WORK REQUEST
Scan the entries below for the word "flex" and copy every line where it turns up.

** ENTRIES SHOWN follows **

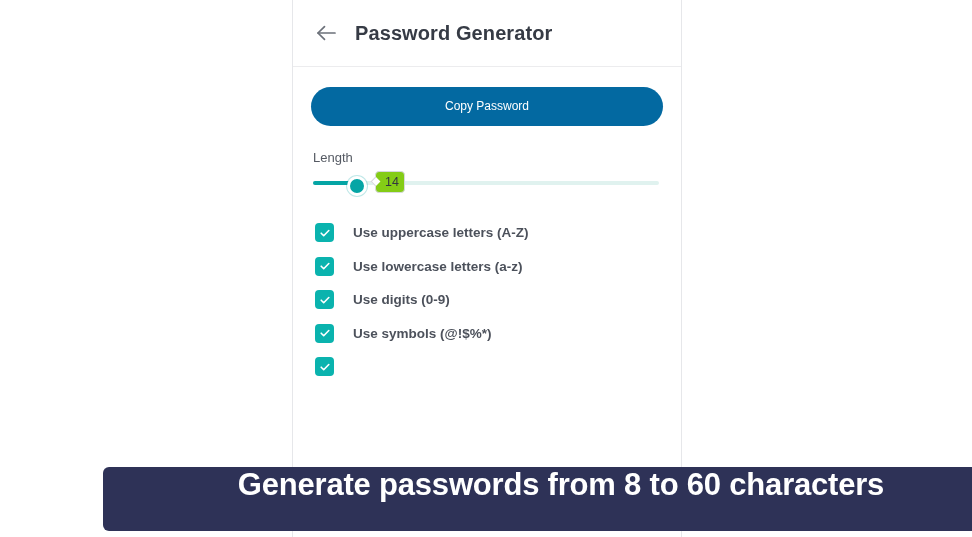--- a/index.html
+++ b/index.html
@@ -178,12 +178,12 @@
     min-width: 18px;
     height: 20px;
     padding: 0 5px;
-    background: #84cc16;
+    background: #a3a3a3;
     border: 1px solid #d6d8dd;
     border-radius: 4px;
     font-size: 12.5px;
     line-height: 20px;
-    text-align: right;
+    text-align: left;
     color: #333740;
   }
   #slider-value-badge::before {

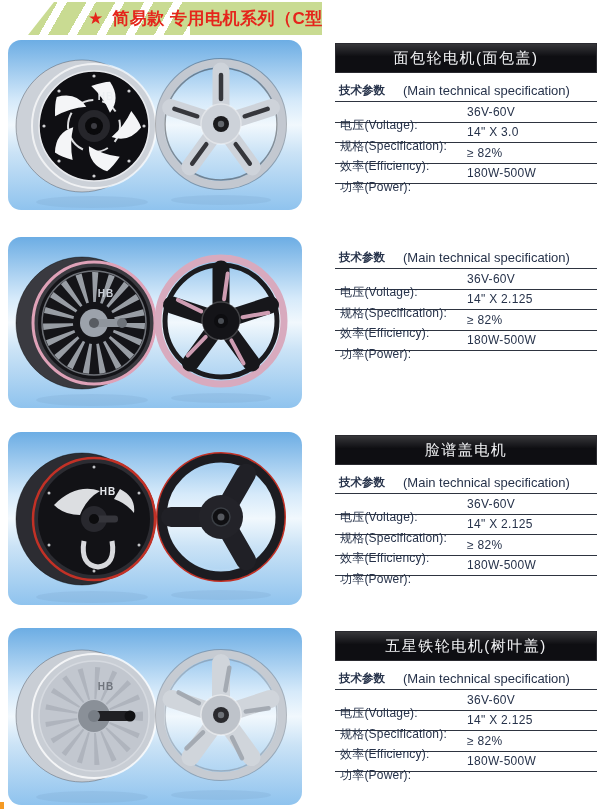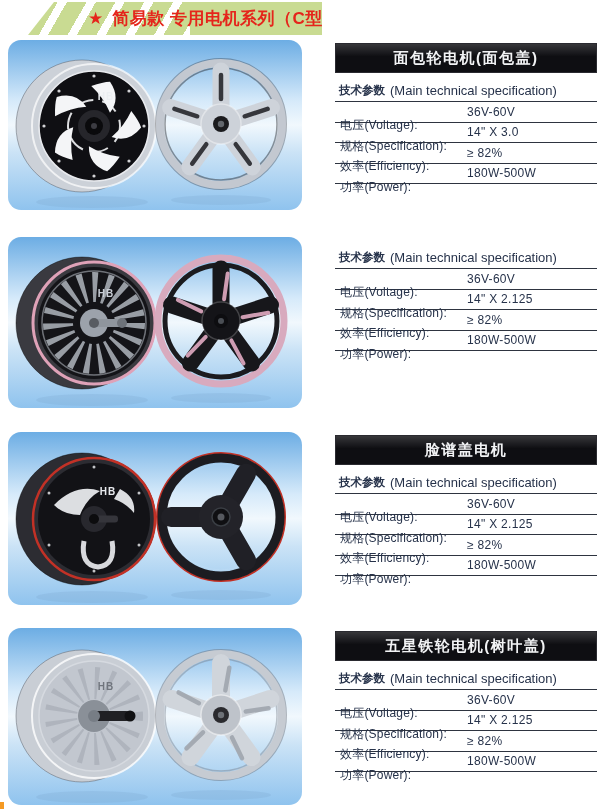--- a/index.html
+++ b/index.html
@@ -37,7 +37,7 @@
   .spec{position:absolute;left:335px;top:3px;width:262px;}
   .bar{height:30px;display:flex;align-items:center;justify-content:center;
     background:linear-gradient(180deg, rgba(255,255,255,.17), rgba(255,255,255,0) 45%), var(--bar_bg);
-    color:var(--bar_text);font-weight:bold;font-size:15px;letter-spacing:1.5px;
+    color:var(--bar_text);font-weight:normal;font-size:15px;letter-spacing:1.5px;
     border:1px solid #2a2a30;box-sizing:border-box;}
   .tech{margin-top:7px;height:18px;border-bottom:1.5px solid var(--line_color);
     display:flex;align-items:flex-end;gap:5px;padding:0 0 3px 4px;color:var(--table_text);}

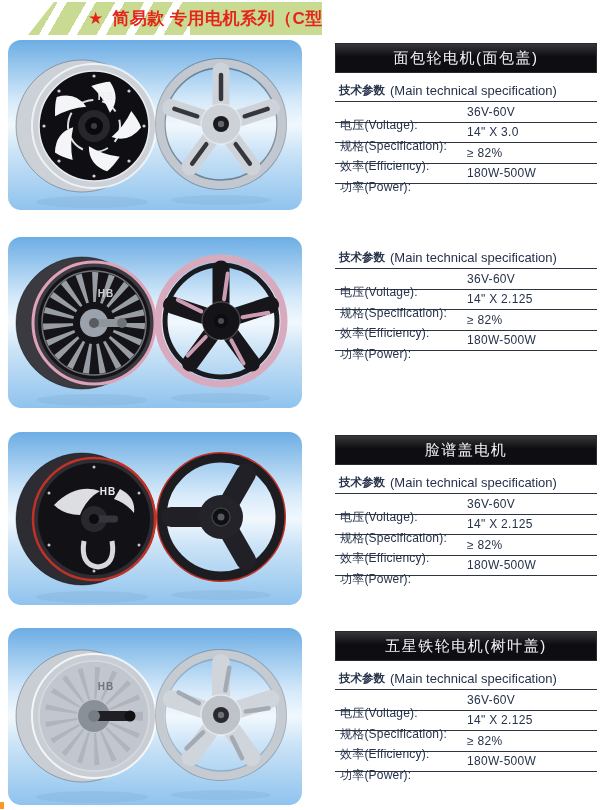--- a/index.html
+++ b/index.html
@@ -40,7 +40,7 @@
     color:var(--bar_text);font-weight:normal;font-size:15px;letter-spacing:1.5px;
     border:1px solid #2a2a30;box-sizing:border-box;}
   .tech{margin-top:7px;height:18px;border-bottom:1.5px solid var(--line_color);
-    display:flex;align-items:flex-end;gap:5px;padding:0 0 3px 4px;color:var(--table_text);}
+    display:flex;align-items:flex-end;gap:18px;padding:0 0 3px 4px;color:var(--table_text);}
   .tzh{font-weight:bold;font-size:11.5px;}
   .ten{font-size:13px;}
   .srow{height:19.5px;border-bottom:1.5px solid var(--line_color);position:relative;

** End of ENTRIES SHOWN **

TASK OUTPUT
   .bar{height:30px;display:flex;align-items:center;justify-content:center;
     display:flex;align-items:flex-end;gap:5px;padding:0 0 3px 4px;color:var(--table_text);}
-    display:flex;align-items:flex-end;gap:5px;padding:0 0 3px 4px;color:var(--table_text);}
+    display:flex;align-items:flex-end;gap:18px;padding:0 0 3px 4px;color:var(--table_text);}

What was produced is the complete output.